I’ve already written about nVidia’s GET3D code that can generate a wide variety of 3D objects using AI trained networks. These objects, however, are more finely tuned to generate specific objects (chairs, cars, etc). This requires a large labeled 3D dataset. nVidia provides simple ones, but if you want them to generate specific kinds of styles or from different eras (only 50’s era cars, only 1800’s style furnature), you’ll need to collect, label, and train the model for that.
There’s another player in town called DreamFusion that goes a slightly different direction. Some Google and a UC Berkley researchers are using a similar method to generate 3D models from text. This gets around the problem of needing lots of pre-trained data by using images generated from 2D text-to-image diffusion models (like Stable Diffusion, DALL-E, and MidJourney). They developed an error/loss metric that they then use to evaluate the generated 2D images and potential for 3D generation and then do so. They come up with some astounding results.
There is also a paper by Nikolay Jetchev called ClipMatrix that attempts the same text-to-2D-to-3D generation. He also seems to be experimenting with animations and something called VolumeCLIP that does ray-casing.

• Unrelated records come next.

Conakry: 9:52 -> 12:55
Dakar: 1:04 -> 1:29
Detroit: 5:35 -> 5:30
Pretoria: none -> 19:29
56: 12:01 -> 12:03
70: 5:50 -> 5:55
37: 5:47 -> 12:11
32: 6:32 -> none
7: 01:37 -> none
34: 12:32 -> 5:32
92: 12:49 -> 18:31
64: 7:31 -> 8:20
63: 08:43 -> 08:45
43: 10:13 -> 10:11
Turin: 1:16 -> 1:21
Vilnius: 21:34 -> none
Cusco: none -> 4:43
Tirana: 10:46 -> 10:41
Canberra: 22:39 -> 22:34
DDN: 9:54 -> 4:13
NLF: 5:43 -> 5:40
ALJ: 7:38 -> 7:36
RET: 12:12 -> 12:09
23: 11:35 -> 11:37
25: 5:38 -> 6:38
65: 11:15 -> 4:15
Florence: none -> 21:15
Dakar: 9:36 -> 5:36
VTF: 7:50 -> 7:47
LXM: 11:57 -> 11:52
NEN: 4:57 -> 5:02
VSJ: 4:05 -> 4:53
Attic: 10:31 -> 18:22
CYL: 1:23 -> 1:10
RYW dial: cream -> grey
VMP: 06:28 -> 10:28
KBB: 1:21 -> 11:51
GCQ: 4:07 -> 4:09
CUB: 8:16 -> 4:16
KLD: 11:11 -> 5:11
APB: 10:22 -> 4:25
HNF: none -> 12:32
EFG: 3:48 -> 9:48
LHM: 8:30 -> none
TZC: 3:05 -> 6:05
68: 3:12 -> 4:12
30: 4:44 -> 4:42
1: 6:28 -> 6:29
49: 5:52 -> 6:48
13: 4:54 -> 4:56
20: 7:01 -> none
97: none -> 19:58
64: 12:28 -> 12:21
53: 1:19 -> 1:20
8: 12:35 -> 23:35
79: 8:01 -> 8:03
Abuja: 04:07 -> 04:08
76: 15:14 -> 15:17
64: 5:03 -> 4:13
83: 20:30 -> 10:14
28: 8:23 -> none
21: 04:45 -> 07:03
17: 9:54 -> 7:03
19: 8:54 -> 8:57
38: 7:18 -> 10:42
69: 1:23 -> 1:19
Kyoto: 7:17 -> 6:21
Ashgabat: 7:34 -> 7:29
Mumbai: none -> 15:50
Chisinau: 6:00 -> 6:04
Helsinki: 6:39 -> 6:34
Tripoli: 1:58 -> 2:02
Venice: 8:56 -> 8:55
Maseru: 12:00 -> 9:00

This kind of end-to-end workflow pipeline is exactly the kind of content makers want. Unfortunately, it also means that it could likely decimate an art department. This kind of technology could easily be used to fill the non-critical areas of ever-expanding 3D worlds in games and VR with very minimal effort or cost. In theory, it could even be done pseudo-realtime. Imagine worlds in which you can walk in any direction – forever – and see constantly new locations and objects.